You have successfully converted your design into a Wordpress theme. Now, go ahead and upload it into your sites wp-admin and start of publishing your content trough wp-admin (wp-admin is the admin console of Wordpress where you manage your sites content and options). Sure from our side that this whole dev process can be done within 30 - 40 minutes. How about you ? We hope that this (bit) long tutorial has been of some use to you. Feel free to question trough comments (and report if we had made a mistake above). Please do support us how ever you feel to (we have seen many of our content being stolen and there is nothing we could do...)


  • Our Way of Highlighting a Page with custom content

Replace the_content(__('more...')); With if($_SERVER['REQUEST_URI']=="/pagename/"){ include_once(TEMPLATEPATH ."/custom.php"); }else{ the_content(__('more...')); } ?> Create a new page (will show up on your standard wp navigation) in the wp-admin and give some junk content into it.

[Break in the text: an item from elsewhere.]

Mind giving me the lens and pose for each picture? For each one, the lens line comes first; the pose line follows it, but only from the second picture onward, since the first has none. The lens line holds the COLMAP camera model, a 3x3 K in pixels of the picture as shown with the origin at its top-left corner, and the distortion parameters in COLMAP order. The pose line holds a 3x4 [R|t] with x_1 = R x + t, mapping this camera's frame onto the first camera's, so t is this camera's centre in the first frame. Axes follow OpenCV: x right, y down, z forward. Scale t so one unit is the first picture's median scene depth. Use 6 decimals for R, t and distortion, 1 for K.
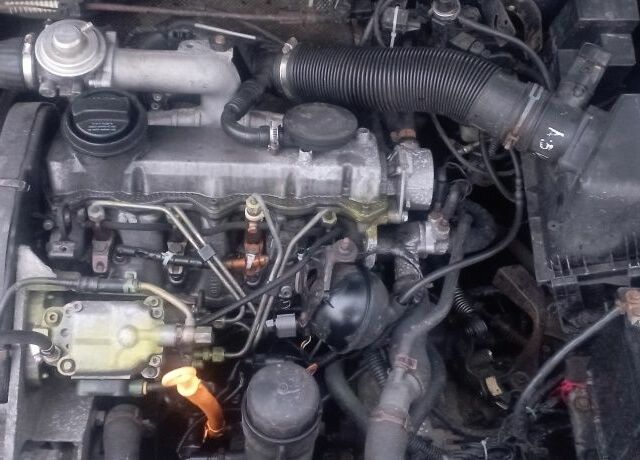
lens RADIAL K [[811.6, 0, 320.0], [0, 811.6, 230.0], [0, 0, 1]] dist [0.040291, 0.051964]
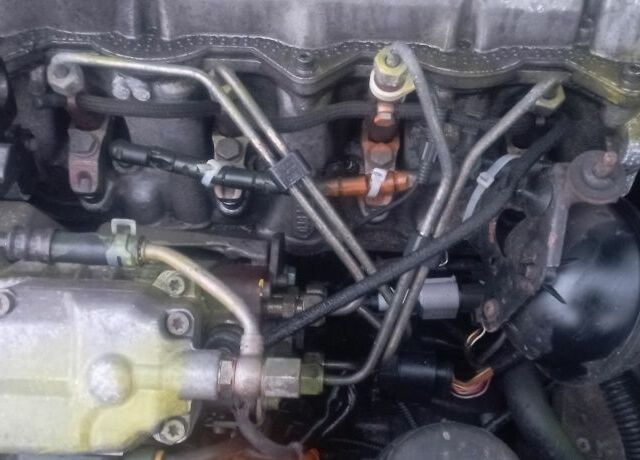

Now as above, you will replace the php snippet in your index.php. pagename is the same name of the page you just created in wp-admin. custom.php is a custom php file you will create in your theme folder with any content (can include wordpress php content too...) which will show up in your content area instead of the junk content you added to your custom page in wp-admin. This is how the sitemap section on our site works. By this way you can have more control over your custom content and highlight the page in the wordpress navigation too. You can also have multiple pages like this by adding the else if in the above snippet.